The Cleveland Indians almost won the World Series without their best hitter for the whole season and two of their starting pitchers for the playoffs. This year that hitter — Michael Brantley — is back and the starters — Carlos Carrasco and Danny Salazar — are healthy. Oh, and they added arguably the best free agent bat available in Edwin Encarnacion.

Baseball teams love to downplay their expectations, but given where the Indians are at the moment, anything less than another American League Pennant will have to feel like a disappointment, right? Fortunately for the Indians, they stand as the favorites to do just that.

They didn’t lose much in the offseason. Yes, World Series hero Rajai Davis is gone, but the Indians outfield will be fine if Brantley remains healthy. Mike Napoli‘s loss will be felt but it will be made up for with Encarnacion’s bat and probably then some.

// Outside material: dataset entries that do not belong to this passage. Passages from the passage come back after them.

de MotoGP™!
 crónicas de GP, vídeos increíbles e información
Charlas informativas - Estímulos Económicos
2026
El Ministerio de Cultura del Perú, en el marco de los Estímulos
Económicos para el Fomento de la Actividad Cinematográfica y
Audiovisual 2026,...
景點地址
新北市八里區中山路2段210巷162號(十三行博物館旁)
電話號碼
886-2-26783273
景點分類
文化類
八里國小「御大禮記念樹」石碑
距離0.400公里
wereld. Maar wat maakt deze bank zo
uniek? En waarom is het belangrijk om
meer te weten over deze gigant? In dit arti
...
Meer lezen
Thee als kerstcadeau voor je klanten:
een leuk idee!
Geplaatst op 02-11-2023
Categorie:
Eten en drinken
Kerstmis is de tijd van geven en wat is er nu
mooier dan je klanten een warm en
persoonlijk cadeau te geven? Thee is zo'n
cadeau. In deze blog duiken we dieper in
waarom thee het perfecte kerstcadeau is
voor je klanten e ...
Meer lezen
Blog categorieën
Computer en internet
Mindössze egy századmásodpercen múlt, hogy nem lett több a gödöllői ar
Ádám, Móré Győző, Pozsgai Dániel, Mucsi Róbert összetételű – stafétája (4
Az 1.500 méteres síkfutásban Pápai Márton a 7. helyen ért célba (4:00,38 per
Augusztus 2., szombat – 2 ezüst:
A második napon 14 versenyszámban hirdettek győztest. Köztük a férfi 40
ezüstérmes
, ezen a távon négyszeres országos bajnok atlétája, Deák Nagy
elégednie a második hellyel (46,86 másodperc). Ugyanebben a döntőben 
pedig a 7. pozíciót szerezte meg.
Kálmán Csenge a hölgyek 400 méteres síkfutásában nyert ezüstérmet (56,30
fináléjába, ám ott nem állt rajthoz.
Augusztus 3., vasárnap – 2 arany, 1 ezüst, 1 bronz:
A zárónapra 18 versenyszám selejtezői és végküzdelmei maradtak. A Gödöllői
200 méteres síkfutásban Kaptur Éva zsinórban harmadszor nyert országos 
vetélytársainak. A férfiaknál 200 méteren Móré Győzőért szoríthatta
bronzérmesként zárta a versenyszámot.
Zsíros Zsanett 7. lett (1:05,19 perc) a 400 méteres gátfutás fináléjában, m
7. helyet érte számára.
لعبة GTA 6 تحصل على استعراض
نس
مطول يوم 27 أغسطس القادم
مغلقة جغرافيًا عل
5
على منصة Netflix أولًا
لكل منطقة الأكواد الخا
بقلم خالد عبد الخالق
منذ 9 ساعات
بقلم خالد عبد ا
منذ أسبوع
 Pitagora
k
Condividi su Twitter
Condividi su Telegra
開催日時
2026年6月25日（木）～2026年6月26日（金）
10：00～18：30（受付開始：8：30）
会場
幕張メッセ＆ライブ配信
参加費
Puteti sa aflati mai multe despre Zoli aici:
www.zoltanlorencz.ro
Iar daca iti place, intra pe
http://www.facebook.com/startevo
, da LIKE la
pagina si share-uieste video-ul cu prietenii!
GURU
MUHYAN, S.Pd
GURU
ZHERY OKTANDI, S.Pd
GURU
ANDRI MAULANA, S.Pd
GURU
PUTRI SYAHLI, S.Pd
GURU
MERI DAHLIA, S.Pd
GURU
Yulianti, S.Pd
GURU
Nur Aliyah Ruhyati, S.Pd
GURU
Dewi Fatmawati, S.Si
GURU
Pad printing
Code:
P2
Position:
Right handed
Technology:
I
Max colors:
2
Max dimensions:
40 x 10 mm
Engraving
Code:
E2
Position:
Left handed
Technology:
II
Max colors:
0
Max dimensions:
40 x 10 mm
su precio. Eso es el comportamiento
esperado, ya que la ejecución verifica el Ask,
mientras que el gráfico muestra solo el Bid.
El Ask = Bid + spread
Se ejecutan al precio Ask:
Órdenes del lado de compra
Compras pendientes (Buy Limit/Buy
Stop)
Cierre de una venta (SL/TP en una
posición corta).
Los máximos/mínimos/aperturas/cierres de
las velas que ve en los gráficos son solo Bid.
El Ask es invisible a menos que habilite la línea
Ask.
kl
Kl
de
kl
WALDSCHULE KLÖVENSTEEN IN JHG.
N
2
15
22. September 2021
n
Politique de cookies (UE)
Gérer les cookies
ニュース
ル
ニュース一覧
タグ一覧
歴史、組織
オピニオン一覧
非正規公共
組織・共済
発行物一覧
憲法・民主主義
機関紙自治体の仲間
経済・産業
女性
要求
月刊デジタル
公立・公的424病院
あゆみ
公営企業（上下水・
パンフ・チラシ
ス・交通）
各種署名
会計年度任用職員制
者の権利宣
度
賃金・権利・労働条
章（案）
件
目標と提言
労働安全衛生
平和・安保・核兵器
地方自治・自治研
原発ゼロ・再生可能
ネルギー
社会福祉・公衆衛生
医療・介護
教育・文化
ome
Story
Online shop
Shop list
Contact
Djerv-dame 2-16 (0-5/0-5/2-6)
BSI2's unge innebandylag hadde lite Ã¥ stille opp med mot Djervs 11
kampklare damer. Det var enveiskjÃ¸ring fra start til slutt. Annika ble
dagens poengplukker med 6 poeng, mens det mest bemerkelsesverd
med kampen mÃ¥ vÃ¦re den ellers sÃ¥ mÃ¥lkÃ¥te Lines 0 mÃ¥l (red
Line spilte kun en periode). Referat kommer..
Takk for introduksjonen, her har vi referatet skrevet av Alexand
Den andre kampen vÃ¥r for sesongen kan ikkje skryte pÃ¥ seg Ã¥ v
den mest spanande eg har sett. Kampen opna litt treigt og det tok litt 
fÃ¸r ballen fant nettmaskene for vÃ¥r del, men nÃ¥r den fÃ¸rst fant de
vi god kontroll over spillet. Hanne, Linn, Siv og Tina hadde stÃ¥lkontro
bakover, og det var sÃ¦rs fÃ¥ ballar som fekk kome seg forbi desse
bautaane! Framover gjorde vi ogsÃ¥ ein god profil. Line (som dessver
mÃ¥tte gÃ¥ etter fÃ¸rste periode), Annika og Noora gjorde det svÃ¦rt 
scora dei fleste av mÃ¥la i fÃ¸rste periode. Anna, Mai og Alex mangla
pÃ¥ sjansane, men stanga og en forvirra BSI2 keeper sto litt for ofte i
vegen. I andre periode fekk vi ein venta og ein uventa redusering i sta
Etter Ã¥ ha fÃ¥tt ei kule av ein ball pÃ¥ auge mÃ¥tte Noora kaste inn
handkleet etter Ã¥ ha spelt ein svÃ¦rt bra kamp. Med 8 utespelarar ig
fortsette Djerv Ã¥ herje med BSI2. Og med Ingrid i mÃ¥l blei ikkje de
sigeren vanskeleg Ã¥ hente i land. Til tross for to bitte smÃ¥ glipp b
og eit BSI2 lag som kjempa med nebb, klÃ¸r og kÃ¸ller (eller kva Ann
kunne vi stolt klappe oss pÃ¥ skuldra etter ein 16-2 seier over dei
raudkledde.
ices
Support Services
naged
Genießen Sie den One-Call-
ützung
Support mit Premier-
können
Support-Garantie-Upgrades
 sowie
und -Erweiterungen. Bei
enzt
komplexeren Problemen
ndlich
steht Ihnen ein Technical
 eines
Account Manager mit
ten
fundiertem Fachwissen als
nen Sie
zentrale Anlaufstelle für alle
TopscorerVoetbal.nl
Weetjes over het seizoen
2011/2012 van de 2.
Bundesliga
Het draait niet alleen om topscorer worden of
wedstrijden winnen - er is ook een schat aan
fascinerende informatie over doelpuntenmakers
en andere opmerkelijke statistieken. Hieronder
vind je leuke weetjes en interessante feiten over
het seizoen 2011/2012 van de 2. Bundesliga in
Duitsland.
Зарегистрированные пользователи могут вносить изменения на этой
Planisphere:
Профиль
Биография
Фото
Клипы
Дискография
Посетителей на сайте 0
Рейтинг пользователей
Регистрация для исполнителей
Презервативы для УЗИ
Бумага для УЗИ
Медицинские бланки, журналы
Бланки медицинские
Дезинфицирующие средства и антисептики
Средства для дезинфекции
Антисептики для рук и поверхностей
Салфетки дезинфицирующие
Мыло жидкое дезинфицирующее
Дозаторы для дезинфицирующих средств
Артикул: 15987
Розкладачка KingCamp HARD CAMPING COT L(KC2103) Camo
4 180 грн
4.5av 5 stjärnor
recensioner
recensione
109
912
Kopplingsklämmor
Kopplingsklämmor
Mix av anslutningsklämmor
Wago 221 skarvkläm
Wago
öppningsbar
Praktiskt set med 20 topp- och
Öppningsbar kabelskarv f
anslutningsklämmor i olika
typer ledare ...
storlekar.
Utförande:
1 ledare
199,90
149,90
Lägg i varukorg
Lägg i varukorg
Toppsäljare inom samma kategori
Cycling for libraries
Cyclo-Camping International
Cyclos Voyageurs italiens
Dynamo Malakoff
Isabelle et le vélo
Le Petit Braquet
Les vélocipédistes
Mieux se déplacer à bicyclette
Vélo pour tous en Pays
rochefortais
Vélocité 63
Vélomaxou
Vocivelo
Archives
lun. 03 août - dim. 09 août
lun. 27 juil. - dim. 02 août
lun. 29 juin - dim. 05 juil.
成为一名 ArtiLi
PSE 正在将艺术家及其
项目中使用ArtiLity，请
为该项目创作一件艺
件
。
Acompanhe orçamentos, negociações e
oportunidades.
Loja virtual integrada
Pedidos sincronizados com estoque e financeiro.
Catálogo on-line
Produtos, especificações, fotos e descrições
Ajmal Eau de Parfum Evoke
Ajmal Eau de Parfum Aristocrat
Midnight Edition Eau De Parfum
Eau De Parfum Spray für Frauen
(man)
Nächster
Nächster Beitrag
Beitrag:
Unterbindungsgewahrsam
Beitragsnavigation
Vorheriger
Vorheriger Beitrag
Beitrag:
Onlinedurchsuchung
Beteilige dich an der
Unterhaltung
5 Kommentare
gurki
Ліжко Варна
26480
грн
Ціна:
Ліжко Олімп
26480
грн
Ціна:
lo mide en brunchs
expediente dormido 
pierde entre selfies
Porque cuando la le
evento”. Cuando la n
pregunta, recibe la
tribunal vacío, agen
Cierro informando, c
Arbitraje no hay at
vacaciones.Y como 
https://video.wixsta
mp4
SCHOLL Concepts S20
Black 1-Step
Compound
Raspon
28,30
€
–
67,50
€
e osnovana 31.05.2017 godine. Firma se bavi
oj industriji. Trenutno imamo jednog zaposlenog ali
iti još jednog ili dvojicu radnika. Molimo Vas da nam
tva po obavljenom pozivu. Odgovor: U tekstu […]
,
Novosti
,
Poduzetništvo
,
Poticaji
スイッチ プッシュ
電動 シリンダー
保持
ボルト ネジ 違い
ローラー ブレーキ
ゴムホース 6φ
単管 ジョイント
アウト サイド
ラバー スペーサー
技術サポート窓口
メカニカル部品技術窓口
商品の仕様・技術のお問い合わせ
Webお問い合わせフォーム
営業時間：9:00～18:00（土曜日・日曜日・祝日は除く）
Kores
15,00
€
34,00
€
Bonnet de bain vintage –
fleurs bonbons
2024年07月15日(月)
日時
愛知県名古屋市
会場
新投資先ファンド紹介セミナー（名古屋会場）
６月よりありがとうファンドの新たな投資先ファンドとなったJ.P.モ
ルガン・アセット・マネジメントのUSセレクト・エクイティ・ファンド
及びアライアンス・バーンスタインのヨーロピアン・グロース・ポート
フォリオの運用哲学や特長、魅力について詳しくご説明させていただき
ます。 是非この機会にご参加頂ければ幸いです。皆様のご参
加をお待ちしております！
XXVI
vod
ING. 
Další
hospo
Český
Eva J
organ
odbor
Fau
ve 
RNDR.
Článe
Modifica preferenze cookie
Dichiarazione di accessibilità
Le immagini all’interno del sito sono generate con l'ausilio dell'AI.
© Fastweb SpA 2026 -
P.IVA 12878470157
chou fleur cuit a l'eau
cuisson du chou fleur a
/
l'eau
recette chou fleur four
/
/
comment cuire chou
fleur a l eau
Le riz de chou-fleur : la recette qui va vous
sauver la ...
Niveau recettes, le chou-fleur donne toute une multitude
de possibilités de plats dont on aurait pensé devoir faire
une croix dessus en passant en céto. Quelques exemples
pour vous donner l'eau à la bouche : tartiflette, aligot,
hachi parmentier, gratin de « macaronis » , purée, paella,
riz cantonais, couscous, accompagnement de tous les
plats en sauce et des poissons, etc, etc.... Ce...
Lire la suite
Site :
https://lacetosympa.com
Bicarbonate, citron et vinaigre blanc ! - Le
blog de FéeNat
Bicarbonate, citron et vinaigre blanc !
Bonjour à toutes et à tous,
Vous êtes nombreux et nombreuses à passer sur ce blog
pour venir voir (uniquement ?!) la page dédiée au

Coco Crisp left too, but he was not a key part of the equation.

The biggest losses are guys from last year who will start the year on the disabled list, most notably Jason Kipnis and Lonnie Chisenhall. Kipnis is just starting to work out following time off to rest his sore shoulder. Chisenhall ran into a wall the other day and is being evaluated. There is no sense that either will miss extended time, however.

Otherwise, the lineup should score a lot of runs, with on-base machines Jose Ramirez and Francisco Lindor setting the table for Encarnacion, Brantley and Carlos Santana, who is entering his walk year. The Indians trailed only the Red Sox in runs scored in the American League last year and they should score a lot of runs this year as well.

The strength of the club, however, remains its pitching. Corey Kluber looked like his old Cy Young self last year, particularly in the playoffs. Danny Salazar built on his excellent 2015 season in the first half before falling prey to injury. Carlos Carrasco posted an ERA+ of 141 before breaking his hand and Josh Tomlin and Trevor Bauer both stood out for fourth and fifth starters.

The bullpen is excellent too, as relief ace Andrew Miller is joined by Cody Allen, Bryan Shaw and newcomer Boone Logan make up one of the relief corps in baseball.

Pitcher health is probably the biggest uncertainty for any contender, but the Indians have the best pitching in the AL if everyone stays healthy. And maybe even if one or two guys don’t.

It’s hard to find much fault with the 2017 Cleveland Indians. They are the class of their division and, while the slog of the regular season turns a lot of surefire contenders into hash before it’s all said and done, there is no reason to look at the Indians right now and think of them as anything other than the best team in the American League.

Prediction: First place, American League Central.